TEXTE D'ÉTUDE:
★ ★ ★ ★ ★

Réforme de la formation médicale: mes premières années à l'ISFM

Leitartikel
Édition
2023/05
DOI:
https://doi.org/10.4414/bms.2023.21476
Bull Med Suisses. 2023;103(05):28-29

Publié le 01.02.2023

Rétrospective Monika Brodmann Maeder est présidente de l’Institut suisse pour la formation médicale (ISFM) depuis deux ans. Aujourd’hui, elle nous explique pourquoi la formation médicale doit changer en profondeur et ce à quoi l’ISFM s’attelle actuellement.
Le 1er février 2021, j’ai été accueillie à l’ISFM par mes plus proches collaboratrices et collaborateurs à savoir Christoph Hänggeli, Barbara Linder et Werner Bauer, mon prédécesseur. Cela va faire deux ans et c’est l’occasion pour moi de dresser le bilan de mes premières années à la tête de l’ISFM.
Après plus de trente ans d’activité clinique, majoritairement dans le domaine très dynamique de la médecine d’urgence, je m’attendais à exercer une activité administrative tout aussi passionnante mais plus calme. J’étais heureuse de pouvoir mettre mes compétences en matière de formation à disposition de l’Institut suisse pour la formation médicale postgraduée et continue (ISFM), mais j’ai très vite compris qu’en Suisse comme ailleurs la formation médicale était confrontée à un défi comparable à la réforme de l’enseignement de la médecine aux États-Unis au siècle passé. Dès lors, il était clair que ma nouvelle activité serait tout sauf tranquille.

★ ★ ★ ★ ★

TÂCHES À RÉALISER:
A: Indiquez si chacune des affirmations suivantes concorde avec le texte sur la réforme de la formation médicale, en répondant par oui ou par non et en citant les mots décisifs du texte. (i) Monika Brodmann Maeder a été accueillie à l'ISFM le 1er février 2021. (ii) Werner Bauer est le successeur de Monika Brodmann Maeder à l'ISFM. (iii) Monika Brodmann Maeder s'attendait à une activité administrative plus calme que son activité clinique.
B: Rédigez la suite du texte sur la réforme de la formation médicale, en commençant après sa dernière phrase.

Extraits d'un jeu de données
★ ★ ★ ★ ★

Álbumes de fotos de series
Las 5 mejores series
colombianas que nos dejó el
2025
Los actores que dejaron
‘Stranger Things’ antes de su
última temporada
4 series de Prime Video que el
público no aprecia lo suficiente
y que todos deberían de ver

★ ★ ★ ★ ★

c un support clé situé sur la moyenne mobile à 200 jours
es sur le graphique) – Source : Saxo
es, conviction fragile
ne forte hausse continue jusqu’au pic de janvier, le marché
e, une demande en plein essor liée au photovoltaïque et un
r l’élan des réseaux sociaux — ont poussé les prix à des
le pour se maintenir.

★ ★ ★ ★ ★

RÉPONSES PAR TÂCHE:
A:
(i) Oui : « Le 1er février 2021, j’ai été accueillie à l’ISFM ».
(ii) Non : « Werner Bauer, mon prédécesseur ».
(iii) Oui : « je m’attendais à exercer une activité administrative tout aussi passionnante mais plus calme ».

B:
Monika Brodmann Maeder
Dre méd., PD et MME, présidente de l’ISFM

Le rapport Flexner de 1910

Dans son livre The American College: a criticism, publié à New York en 1908 [1], Abraham Flexner, un enseignant américain dont le frère était médecin, remettait en question le système éducatif américain. Suite à cette publication, le président de la Fondation Carnegie lui a commandé un rapport sur la formation médicale aux États-Unis. Intitulé Medical Education in the US and Canada, Report to the Carnegie Foundation for the Advancement of Teaching, New York 1910, il s’est fait connaitre dans le monde entier sous le nom de «Rapport Flexner» menant à d’importantes réformes dans la formation médicale [2].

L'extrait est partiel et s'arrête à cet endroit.